Her baseline view is for seven 25bp cuts this year starting in March for a total of 175bp worth of cuts. The central scenario would be for a 25bp cut at every meeting, but admittedly cutting cycles rarely go this smoothly and it is possible that some larger cuts and pauses will weave their way into the actual Fed funds rate path this year. Uruci assigns a 60% probability to this outcome.

A dovish scenario could frontload cuts as follows: a cut of 25bps in March followed by several 50bp cuts in May, June, and July before a pause to assess the effects on the economy.  Developments in inflation and the labor market would both have to show concerningly fast cooling for this to occur.  A benchmark for these indicators could be sustained core inflation prints showing run-rates further below the 2% target and payroll growth of less than or equal to 100k per month.
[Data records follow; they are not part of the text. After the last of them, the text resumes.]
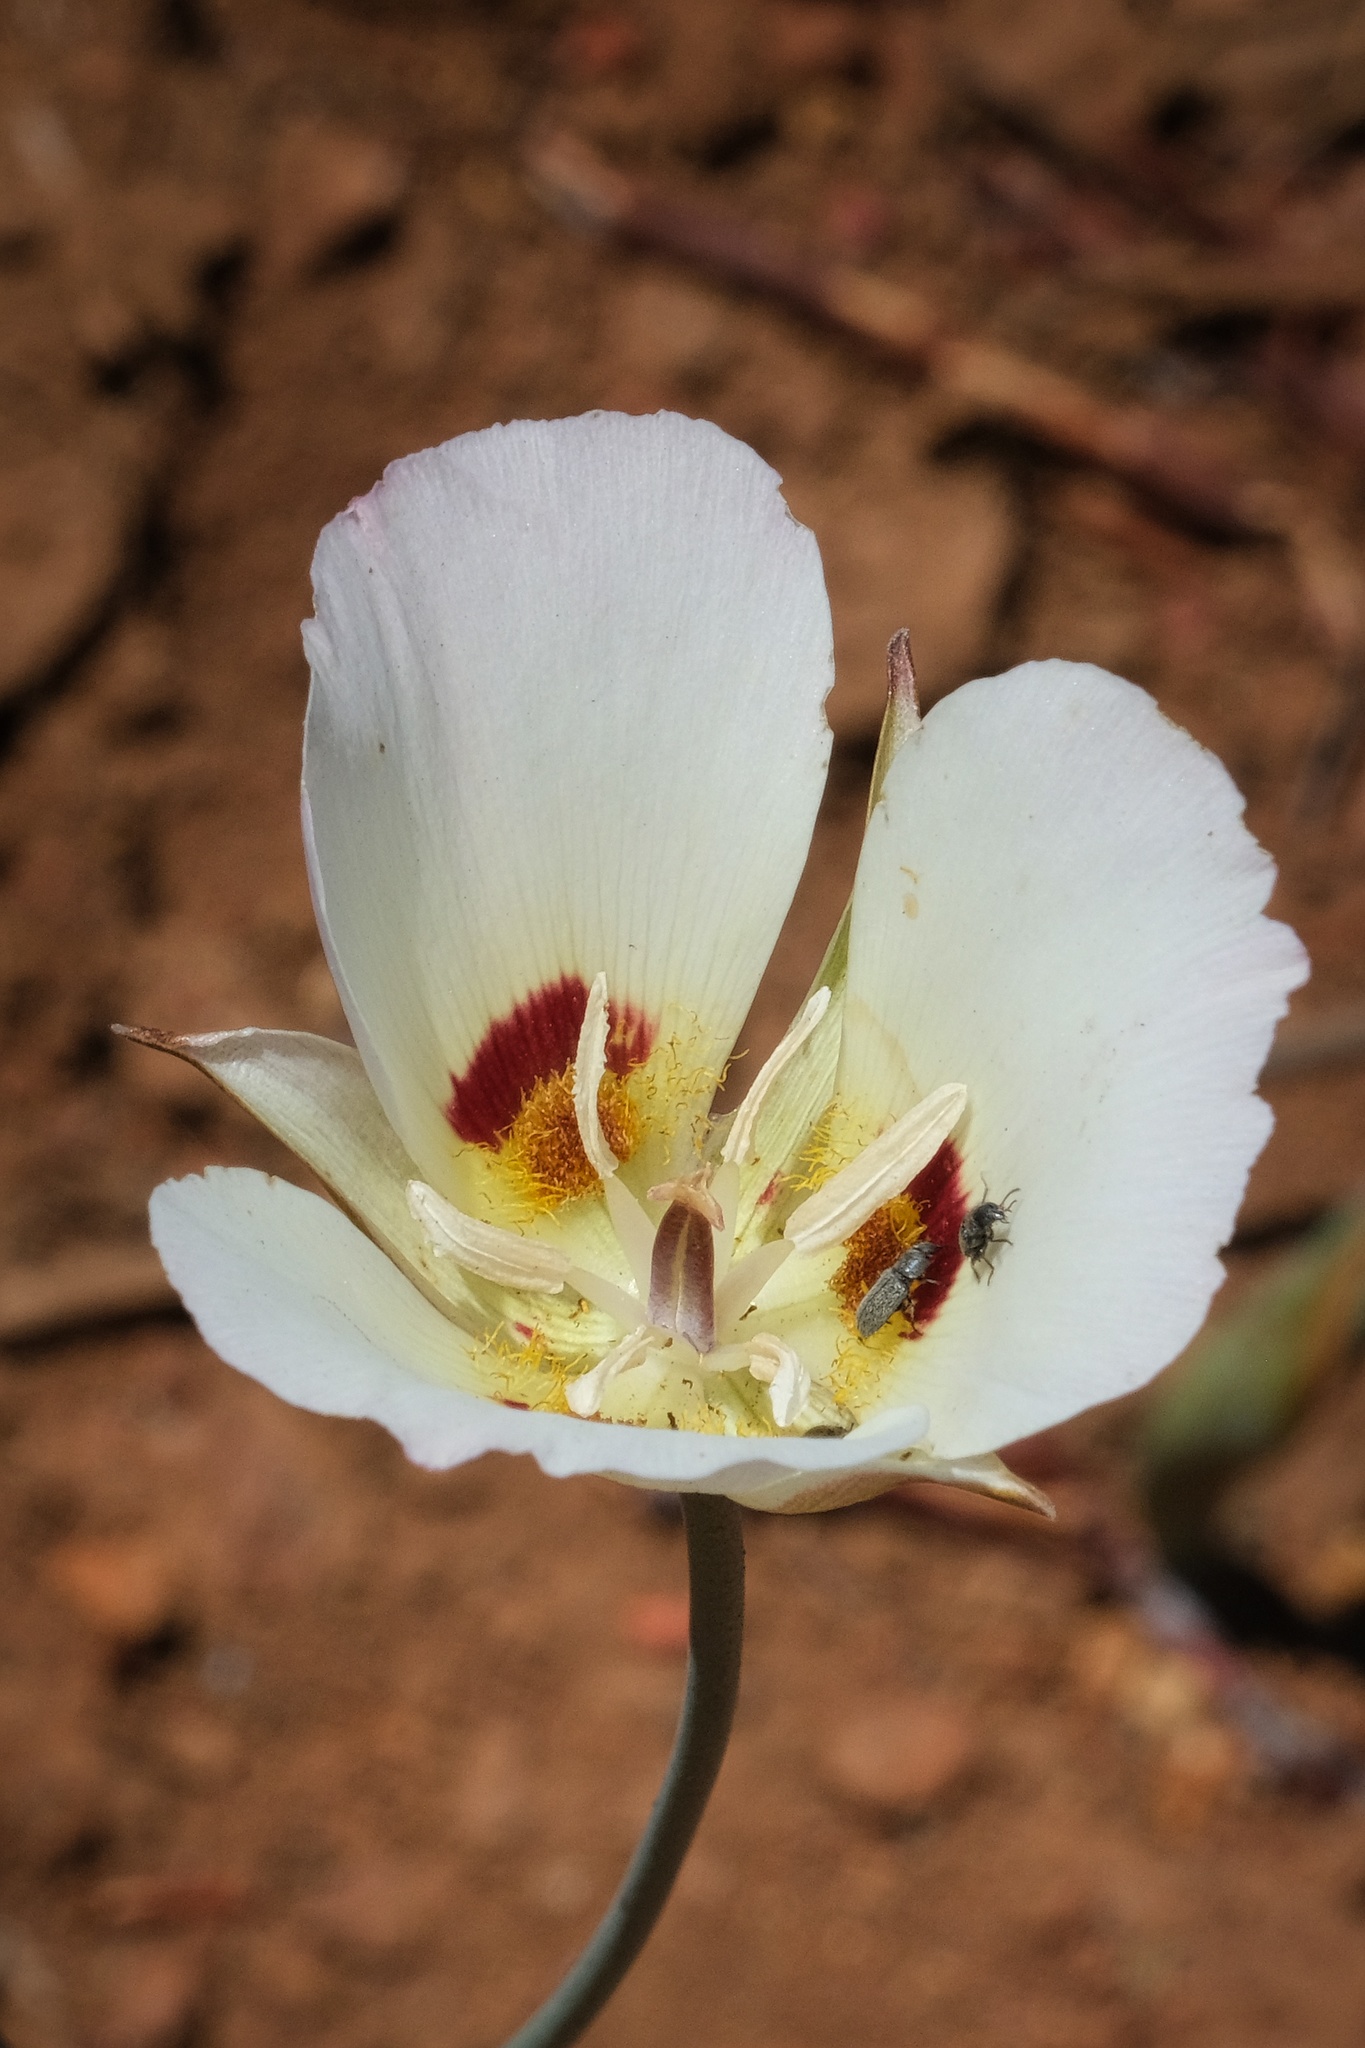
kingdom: Plantae
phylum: Tracheophyta
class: Liliopsida
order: Liliales
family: Liliaceae
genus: Calochortus
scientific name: Calochortus dunnii
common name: Dunn's mariposa-lily
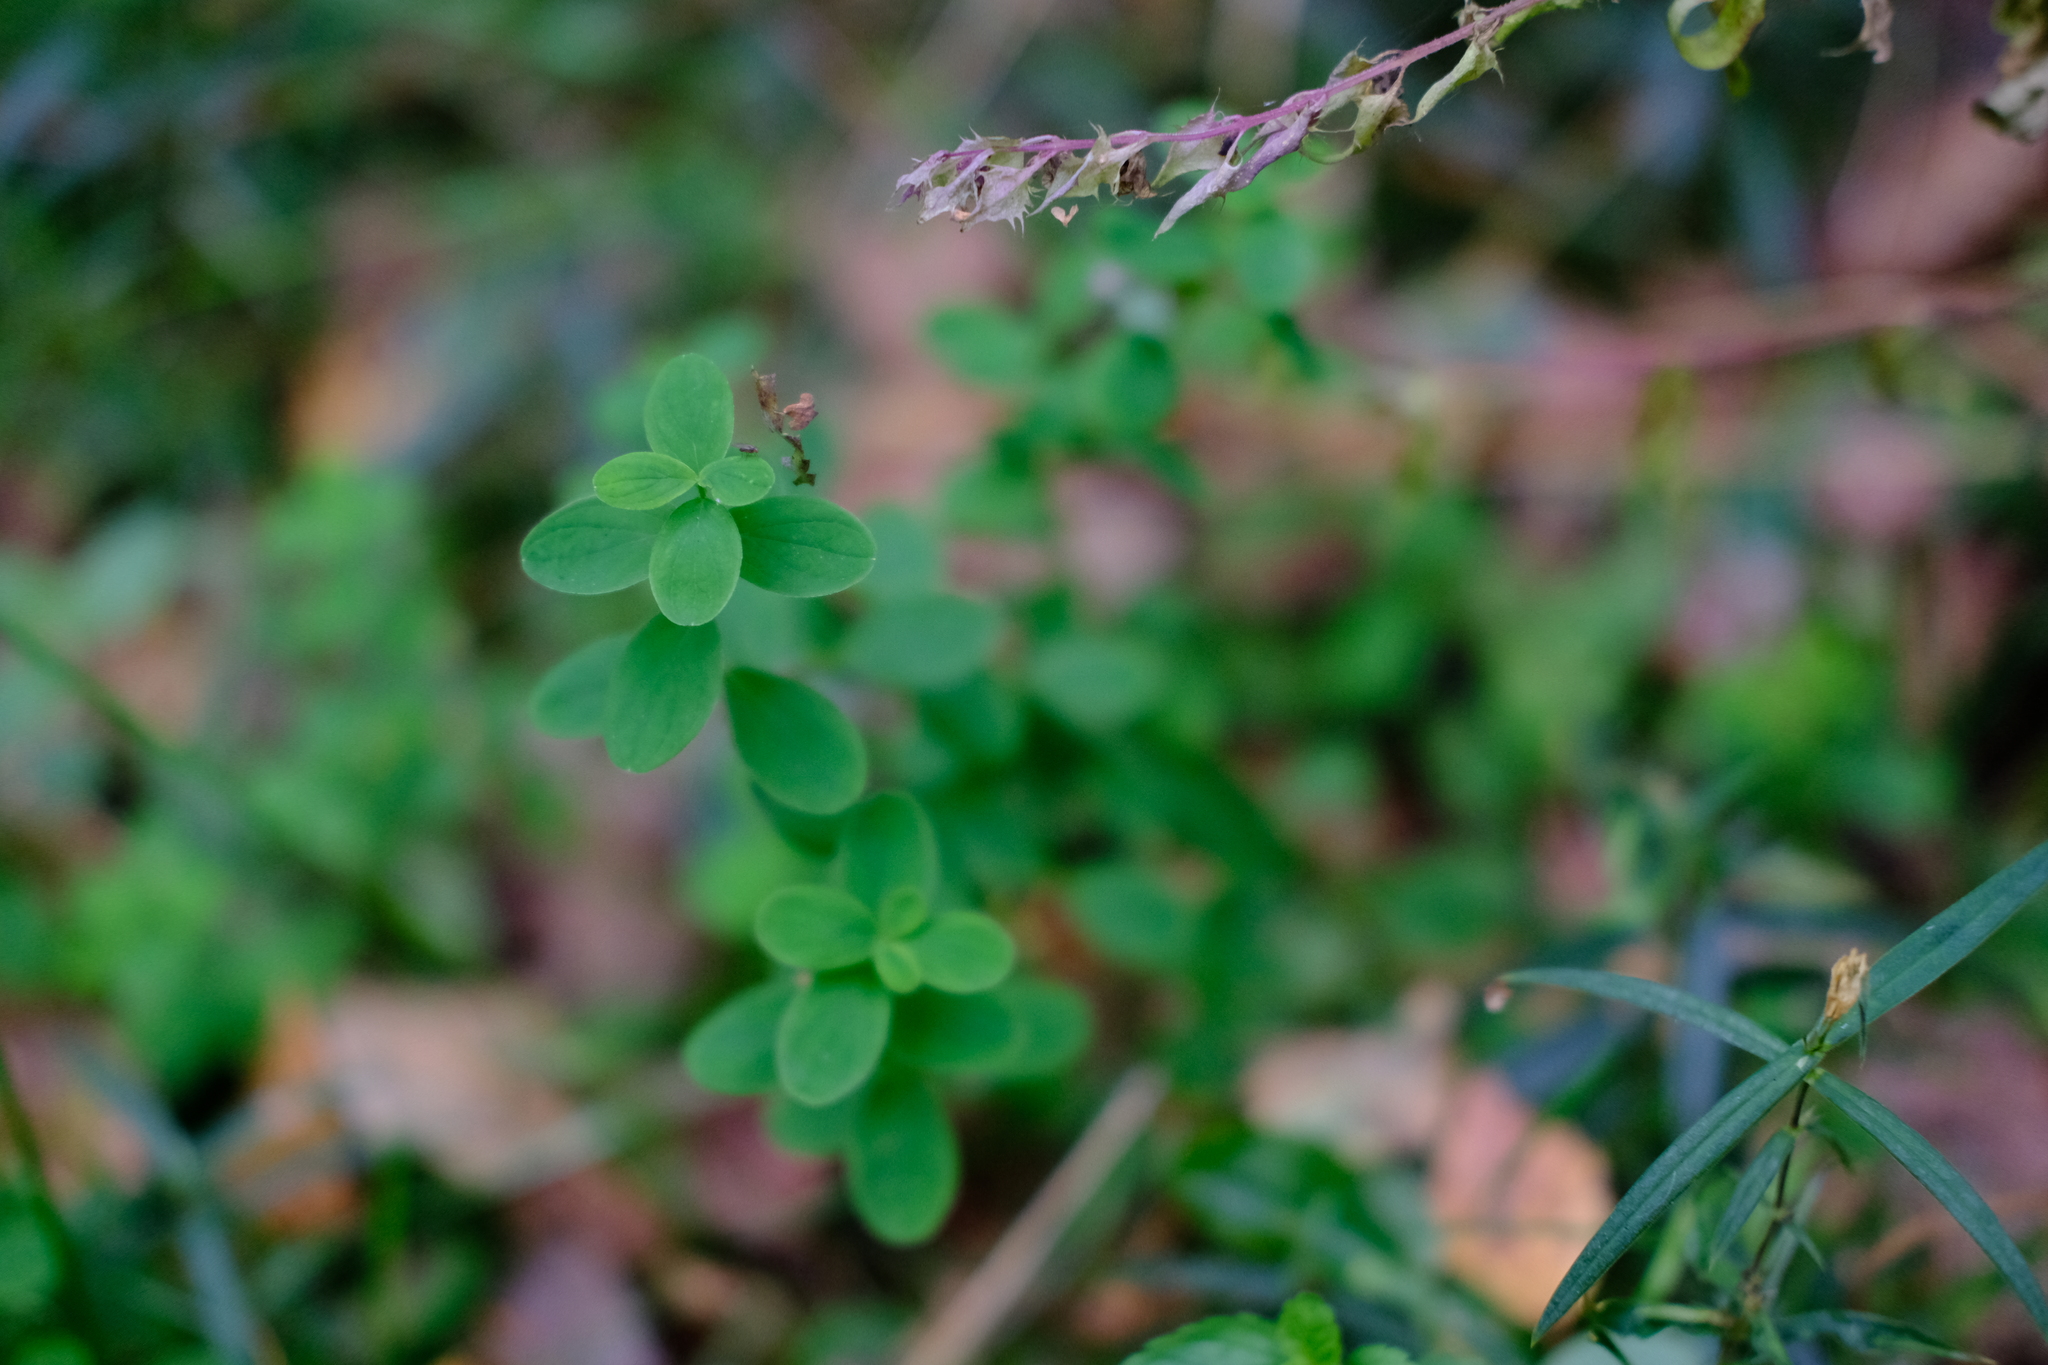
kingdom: Plantae
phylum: Tracheophyta
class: Magnoliopsida
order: Malpighiales
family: Hypericaceae
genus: Hypericum
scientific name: Hypericum maculatum
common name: Imperforate st. john's-wort
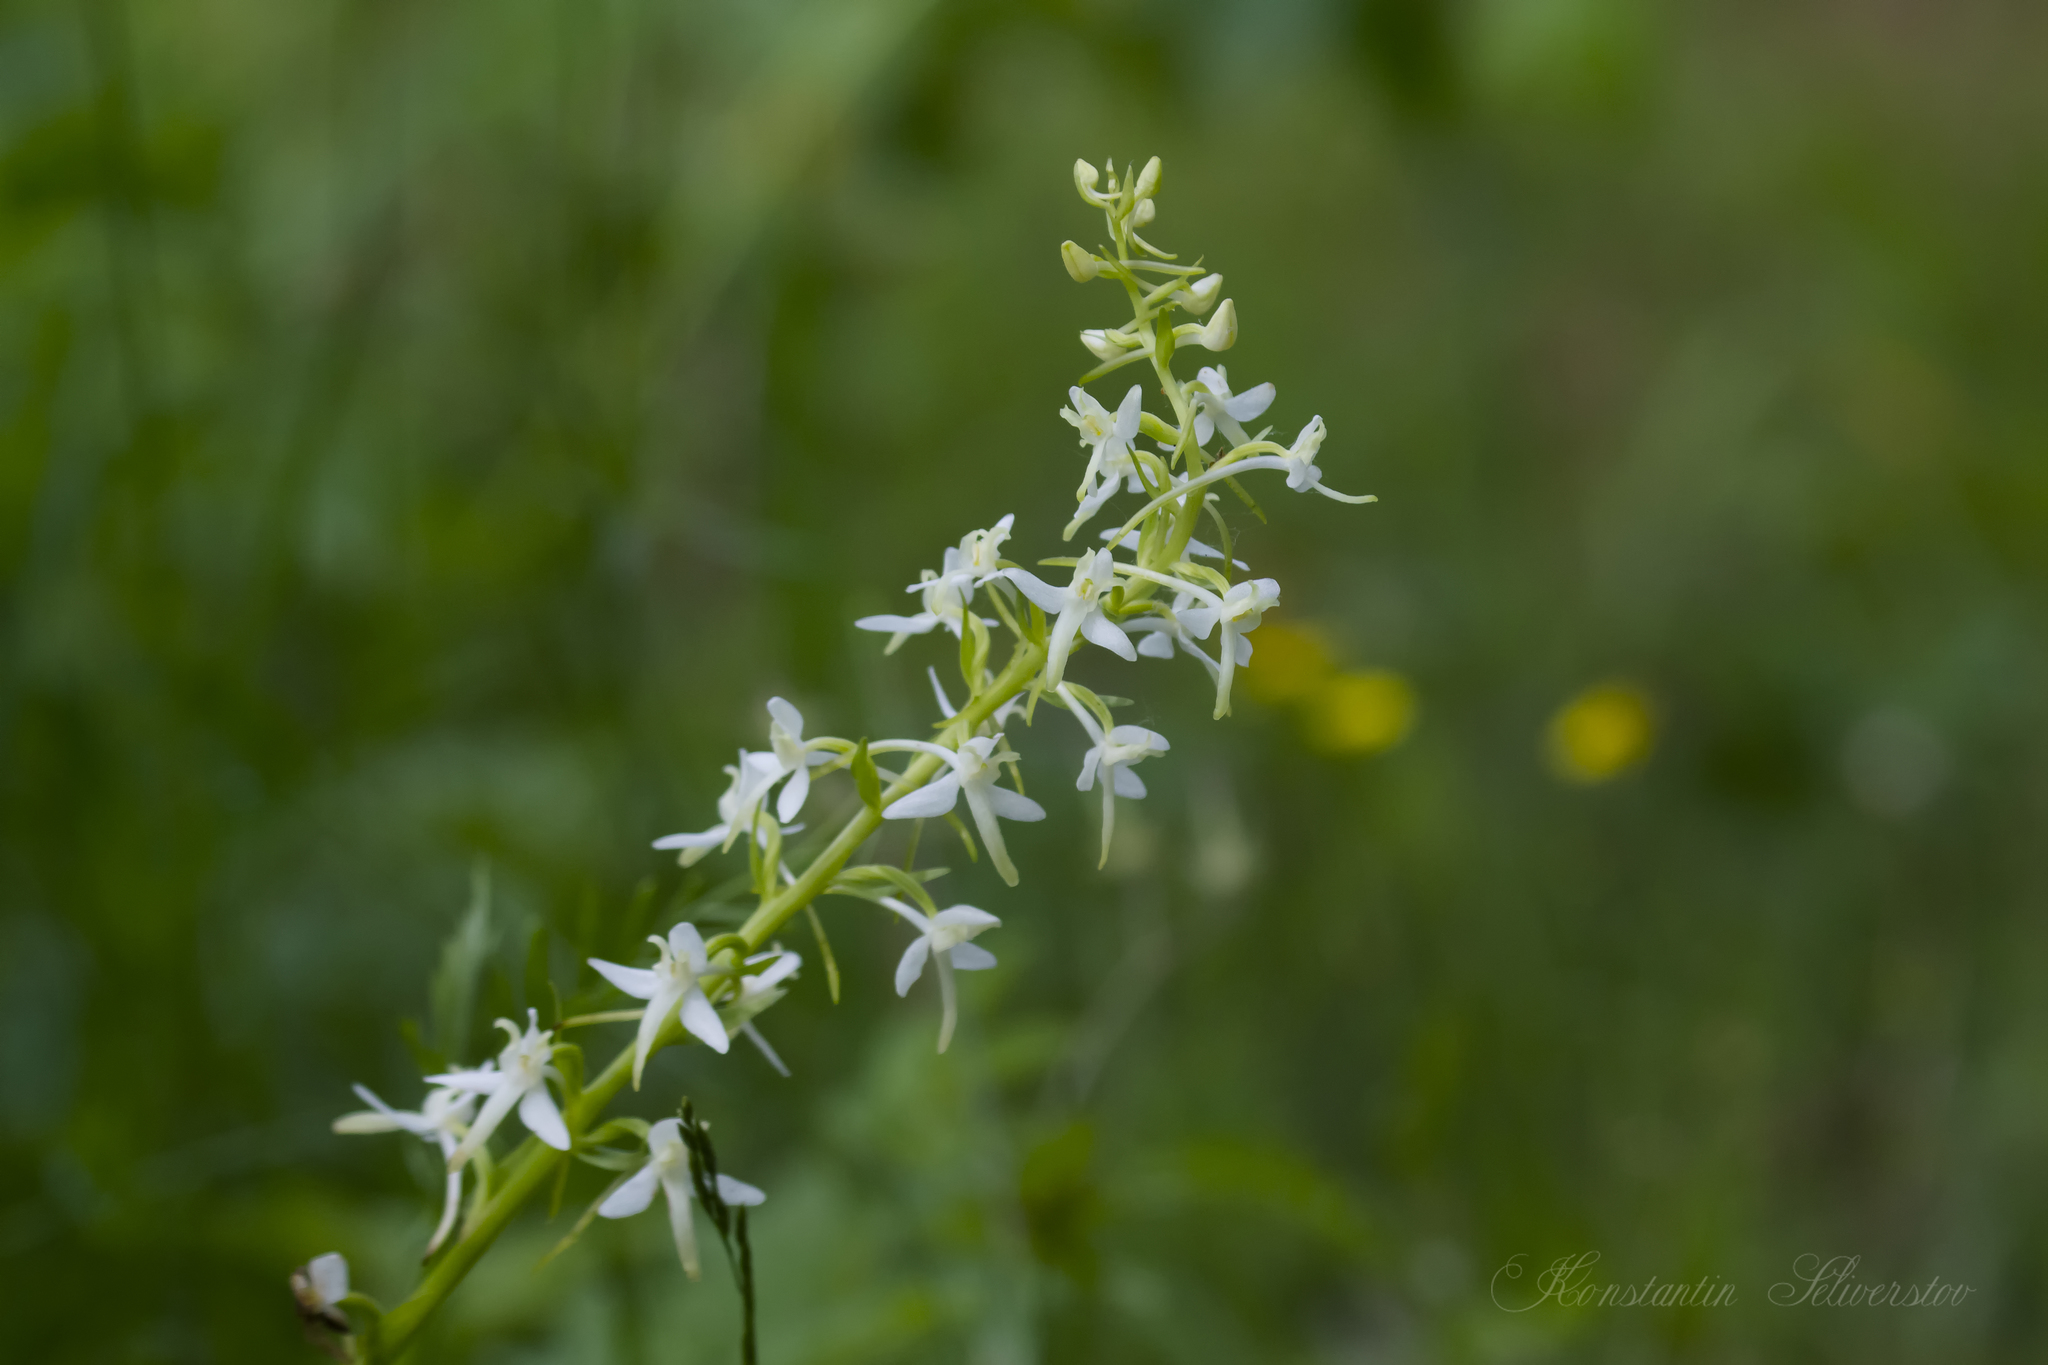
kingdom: Plantae
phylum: Tracheophyta
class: Liliopsida
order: Asparagales
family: Orchidaceae
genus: Platanthera
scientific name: Platanthera bifolia
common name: Lesser butterfly-orchid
Together, these signs would illustrate underperformance against the Fed’s dual mandate of price stability and full employment implying that the FOMC must cut at a faster pace to avoid damaging the economy.  Urici assigns 25% probability to this outcome.

A hawkish scenario would likely include a slower pace of cuts starting with 25bp at the March meeting and continuing to ease at every other meeting. An acceleration in employment growth and stalling progress on core inflation (especially core services) would push me to make it my baseline. Urici would assign a 15% probability to this outcome.

A possible dovish surprise: the FOMC could decide to add language that says monetary 'policy is sufficiently restrictive'. This would be a strong indication that further hikes have a near zero probability and go against the idea that the Fed still wants to keep some optionality, which is why it is not Urici's baseline.

Press conference: Urici expects that going into the press conference Chair Powell will want to leave the market pricing as close to current levels as possible. Powell will want to leave the door open to a March cut, but a 50/50 probability is probably right about where he wants it to be given there are two more employment and inflation reports before that meeting.